» SUPPLIED ENTRIES

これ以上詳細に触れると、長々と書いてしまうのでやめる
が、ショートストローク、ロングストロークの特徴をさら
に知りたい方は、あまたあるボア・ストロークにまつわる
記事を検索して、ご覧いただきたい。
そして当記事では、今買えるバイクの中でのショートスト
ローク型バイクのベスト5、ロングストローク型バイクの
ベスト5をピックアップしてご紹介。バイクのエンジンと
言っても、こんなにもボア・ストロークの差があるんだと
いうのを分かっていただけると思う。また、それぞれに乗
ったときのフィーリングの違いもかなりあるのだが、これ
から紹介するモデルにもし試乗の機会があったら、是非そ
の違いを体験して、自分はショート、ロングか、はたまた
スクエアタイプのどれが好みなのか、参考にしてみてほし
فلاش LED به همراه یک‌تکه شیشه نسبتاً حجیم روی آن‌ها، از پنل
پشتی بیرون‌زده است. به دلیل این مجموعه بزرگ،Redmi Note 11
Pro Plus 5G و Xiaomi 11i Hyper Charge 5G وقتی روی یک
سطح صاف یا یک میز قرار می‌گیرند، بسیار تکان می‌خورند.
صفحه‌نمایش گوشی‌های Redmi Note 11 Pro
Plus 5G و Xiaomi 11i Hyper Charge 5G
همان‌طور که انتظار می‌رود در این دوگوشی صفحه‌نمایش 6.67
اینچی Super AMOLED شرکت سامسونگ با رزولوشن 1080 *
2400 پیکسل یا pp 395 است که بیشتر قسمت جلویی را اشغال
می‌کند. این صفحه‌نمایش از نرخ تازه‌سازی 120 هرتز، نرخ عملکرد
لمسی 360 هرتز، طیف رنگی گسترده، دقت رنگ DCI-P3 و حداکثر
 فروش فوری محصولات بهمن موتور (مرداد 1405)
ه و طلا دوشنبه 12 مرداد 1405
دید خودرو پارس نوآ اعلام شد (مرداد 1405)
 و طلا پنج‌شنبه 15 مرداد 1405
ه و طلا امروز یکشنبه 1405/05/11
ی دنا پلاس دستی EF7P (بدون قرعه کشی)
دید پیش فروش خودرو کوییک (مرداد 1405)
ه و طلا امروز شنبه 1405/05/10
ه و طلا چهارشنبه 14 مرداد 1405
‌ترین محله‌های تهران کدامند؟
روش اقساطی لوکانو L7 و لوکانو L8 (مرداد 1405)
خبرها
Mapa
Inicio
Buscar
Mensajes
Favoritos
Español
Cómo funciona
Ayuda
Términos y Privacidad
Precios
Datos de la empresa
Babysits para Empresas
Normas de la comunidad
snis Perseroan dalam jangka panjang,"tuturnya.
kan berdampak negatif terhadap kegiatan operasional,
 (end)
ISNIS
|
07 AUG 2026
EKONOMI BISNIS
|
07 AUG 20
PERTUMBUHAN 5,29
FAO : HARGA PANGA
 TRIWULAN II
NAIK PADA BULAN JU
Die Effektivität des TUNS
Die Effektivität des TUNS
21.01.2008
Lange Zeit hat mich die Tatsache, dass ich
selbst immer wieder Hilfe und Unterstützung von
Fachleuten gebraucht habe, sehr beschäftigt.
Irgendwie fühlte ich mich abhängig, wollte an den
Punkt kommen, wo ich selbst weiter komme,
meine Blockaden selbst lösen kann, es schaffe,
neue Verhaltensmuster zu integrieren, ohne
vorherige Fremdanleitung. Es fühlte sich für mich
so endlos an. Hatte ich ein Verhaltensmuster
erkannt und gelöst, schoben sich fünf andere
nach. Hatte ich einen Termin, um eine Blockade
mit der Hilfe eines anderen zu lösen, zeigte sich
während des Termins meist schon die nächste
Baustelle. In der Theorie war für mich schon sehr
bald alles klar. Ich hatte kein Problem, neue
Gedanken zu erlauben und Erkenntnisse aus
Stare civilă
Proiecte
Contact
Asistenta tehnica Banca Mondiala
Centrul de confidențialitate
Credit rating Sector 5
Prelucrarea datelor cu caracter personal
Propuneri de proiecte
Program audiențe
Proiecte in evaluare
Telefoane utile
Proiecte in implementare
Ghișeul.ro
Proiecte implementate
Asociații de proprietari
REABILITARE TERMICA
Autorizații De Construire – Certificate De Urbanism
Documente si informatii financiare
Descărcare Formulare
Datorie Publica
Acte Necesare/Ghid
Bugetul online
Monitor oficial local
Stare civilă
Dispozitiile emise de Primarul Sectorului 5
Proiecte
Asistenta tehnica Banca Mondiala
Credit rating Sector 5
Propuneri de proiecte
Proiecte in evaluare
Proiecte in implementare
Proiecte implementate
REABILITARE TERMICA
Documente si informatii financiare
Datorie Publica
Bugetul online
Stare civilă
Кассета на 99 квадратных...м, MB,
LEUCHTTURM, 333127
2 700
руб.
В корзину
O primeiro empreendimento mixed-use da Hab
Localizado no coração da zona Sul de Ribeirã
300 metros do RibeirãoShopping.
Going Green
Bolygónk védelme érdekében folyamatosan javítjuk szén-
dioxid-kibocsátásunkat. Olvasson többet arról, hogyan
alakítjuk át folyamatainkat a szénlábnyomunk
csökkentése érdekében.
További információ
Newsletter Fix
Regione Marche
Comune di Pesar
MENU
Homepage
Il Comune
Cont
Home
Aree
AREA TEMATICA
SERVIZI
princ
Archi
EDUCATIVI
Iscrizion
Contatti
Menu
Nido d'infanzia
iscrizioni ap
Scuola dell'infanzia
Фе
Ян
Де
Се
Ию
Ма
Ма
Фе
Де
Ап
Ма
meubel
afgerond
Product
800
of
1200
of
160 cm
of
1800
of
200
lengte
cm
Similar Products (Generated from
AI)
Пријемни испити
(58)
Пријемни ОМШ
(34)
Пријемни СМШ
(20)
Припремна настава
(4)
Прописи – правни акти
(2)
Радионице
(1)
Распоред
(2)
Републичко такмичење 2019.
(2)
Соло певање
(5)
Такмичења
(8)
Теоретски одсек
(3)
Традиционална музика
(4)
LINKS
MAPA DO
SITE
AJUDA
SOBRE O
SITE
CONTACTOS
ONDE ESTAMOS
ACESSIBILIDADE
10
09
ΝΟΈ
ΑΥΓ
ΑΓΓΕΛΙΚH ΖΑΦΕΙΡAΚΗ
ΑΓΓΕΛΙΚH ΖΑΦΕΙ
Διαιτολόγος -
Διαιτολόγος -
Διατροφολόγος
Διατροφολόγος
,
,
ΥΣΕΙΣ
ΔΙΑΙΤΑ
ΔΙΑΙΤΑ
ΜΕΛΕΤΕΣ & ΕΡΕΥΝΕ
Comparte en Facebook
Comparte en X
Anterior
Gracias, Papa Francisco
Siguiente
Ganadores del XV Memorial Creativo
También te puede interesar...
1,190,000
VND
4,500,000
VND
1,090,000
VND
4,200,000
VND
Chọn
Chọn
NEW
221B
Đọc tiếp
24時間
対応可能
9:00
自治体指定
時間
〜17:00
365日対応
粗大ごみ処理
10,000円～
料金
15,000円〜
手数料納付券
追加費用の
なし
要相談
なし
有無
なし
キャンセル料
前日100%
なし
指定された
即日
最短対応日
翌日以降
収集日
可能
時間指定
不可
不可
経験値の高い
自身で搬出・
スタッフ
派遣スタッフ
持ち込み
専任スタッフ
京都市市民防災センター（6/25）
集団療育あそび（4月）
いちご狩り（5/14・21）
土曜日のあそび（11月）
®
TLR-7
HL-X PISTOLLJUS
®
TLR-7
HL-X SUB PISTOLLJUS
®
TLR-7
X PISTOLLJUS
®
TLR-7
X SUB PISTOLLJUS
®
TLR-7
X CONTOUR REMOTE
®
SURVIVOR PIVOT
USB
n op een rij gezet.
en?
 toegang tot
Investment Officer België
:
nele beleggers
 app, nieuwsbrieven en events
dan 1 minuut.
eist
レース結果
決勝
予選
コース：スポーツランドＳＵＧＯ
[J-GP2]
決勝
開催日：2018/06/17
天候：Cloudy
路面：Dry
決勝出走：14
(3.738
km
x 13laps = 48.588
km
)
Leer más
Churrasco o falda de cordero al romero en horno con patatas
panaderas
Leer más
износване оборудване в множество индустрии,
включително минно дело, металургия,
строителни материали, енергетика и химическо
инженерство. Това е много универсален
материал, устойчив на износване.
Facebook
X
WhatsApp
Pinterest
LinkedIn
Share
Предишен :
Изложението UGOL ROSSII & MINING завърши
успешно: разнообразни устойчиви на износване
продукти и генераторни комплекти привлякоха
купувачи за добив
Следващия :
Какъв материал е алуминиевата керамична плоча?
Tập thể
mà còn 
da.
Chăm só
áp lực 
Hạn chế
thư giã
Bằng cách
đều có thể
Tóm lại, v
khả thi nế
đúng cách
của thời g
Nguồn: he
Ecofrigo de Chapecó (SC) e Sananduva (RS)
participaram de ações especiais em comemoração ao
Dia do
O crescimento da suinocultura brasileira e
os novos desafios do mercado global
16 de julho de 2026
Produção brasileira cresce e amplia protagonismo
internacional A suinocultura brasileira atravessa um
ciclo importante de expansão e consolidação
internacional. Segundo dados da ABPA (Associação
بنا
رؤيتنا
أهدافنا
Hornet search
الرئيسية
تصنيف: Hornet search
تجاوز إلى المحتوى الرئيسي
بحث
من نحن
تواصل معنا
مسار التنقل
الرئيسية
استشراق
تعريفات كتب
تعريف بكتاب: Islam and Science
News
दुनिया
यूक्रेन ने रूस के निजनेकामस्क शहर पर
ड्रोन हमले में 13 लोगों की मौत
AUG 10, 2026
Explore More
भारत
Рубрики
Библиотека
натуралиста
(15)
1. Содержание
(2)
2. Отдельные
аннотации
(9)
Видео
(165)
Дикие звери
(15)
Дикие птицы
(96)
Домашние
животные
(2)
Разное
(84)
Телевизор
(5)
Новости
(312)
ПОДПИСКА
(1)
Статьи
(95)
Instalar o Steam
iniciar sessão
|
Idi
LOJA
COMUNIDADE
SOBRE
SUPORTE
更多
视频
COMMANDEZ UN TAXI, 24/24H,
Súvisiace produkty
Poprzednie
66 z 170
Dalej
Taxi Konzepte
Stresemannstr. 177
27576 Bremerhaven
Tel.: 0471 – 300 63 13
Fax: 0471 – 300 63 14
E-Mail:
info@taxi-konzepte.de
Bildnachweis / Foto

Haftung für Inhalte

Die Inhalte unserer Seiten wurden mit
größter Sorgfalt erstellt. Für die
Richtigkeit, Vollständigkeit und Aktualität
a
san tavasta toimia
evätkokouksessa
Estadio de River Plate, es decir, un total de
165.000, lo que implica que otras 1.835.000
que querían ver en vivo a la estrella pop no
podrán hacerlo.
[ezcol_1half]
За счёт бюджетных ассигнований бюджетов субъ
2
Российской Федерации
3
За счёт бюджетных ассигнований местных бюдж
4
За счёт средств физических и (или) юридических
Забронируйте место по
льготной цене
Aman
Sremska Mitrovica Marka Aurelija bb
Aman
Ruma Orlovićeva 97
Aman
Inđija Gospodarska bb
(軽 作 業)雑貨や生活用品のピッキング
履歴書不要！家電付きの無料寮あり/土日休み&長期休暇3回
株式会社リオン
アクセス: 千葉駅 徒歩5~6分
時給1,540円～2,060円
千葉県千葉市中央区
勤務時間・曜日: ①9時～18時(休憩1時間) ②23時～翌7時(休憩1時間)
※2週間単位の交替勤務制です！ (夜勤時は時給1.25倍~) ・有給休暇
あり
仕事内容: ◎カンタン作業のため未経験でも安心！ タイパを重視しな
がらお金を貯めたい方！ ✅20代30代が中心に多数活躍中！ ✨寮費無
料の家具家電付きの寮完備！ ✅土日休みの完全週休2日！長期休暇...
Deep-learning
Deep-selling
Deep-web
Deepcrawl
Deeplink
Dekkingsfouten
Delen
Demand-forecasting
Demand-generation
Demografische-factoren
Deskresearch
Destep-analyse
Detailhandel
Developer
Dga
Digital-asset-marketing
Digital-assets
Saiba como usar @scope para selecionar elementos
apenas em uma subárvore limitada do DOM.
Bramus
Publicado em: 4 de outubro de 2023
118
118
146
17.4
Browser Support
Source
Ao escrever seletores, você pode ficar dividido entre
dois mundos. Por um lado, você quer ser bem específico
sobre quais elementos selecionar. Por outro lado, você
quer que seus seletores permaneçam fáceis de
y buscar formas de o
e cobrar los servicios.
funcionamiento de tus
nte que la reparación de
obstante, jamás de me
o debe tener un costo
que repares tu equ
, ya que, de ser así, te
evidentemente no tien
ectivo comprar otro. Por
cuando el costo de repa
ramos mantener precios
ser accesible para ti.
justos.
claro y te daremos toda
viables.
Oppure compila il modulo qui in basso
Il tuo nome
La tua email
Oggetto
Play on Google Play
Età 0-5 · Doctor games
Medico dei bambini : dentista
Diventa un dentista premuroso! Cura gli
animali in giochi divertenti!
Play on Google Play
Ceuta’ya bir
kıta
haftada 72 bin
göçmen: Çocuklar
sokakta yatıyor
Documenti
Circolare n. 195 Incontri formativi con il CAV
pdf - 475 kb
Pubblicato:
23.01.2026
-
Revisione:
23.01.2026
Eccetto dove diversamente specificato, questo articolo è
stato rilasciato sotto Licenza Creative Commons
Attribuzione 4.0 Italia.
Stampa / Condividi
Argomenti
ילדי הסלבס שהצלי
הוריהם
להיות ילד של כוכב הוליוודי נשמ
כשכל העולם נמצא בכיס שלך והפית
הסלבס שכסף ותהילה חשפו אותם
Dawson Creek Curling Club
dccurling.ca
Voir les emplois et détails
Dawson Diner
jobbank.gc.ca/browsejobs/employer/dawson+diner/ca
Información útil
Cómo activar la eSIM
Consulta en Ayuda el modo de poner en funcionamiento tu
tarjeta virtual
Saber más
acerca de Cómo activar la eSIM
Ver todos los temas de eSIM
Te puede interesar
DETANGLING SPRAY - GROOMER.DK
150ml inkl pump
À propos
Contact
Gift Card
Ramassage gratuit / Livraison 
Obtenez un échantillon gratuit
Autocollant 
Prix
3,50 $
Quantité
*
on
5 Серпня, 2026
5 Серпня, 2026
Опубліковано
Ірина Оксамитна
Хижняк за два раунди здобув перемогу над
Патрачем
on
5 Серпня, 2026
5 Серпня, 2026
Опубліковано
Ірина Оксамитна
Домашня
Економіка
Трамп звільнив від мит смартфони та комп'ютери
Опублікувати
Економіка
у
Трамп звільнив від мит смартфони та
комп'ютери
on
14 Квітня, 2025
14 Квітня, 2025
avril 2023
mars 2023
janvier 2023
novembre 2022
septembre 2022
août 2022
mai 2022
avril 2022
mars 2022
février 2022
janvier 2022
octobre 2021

» TASK PROMPT
Lines with "selecionar" in the records: how many are there? Give only the number.

» RESPONSE TO THIS EXERCISE
2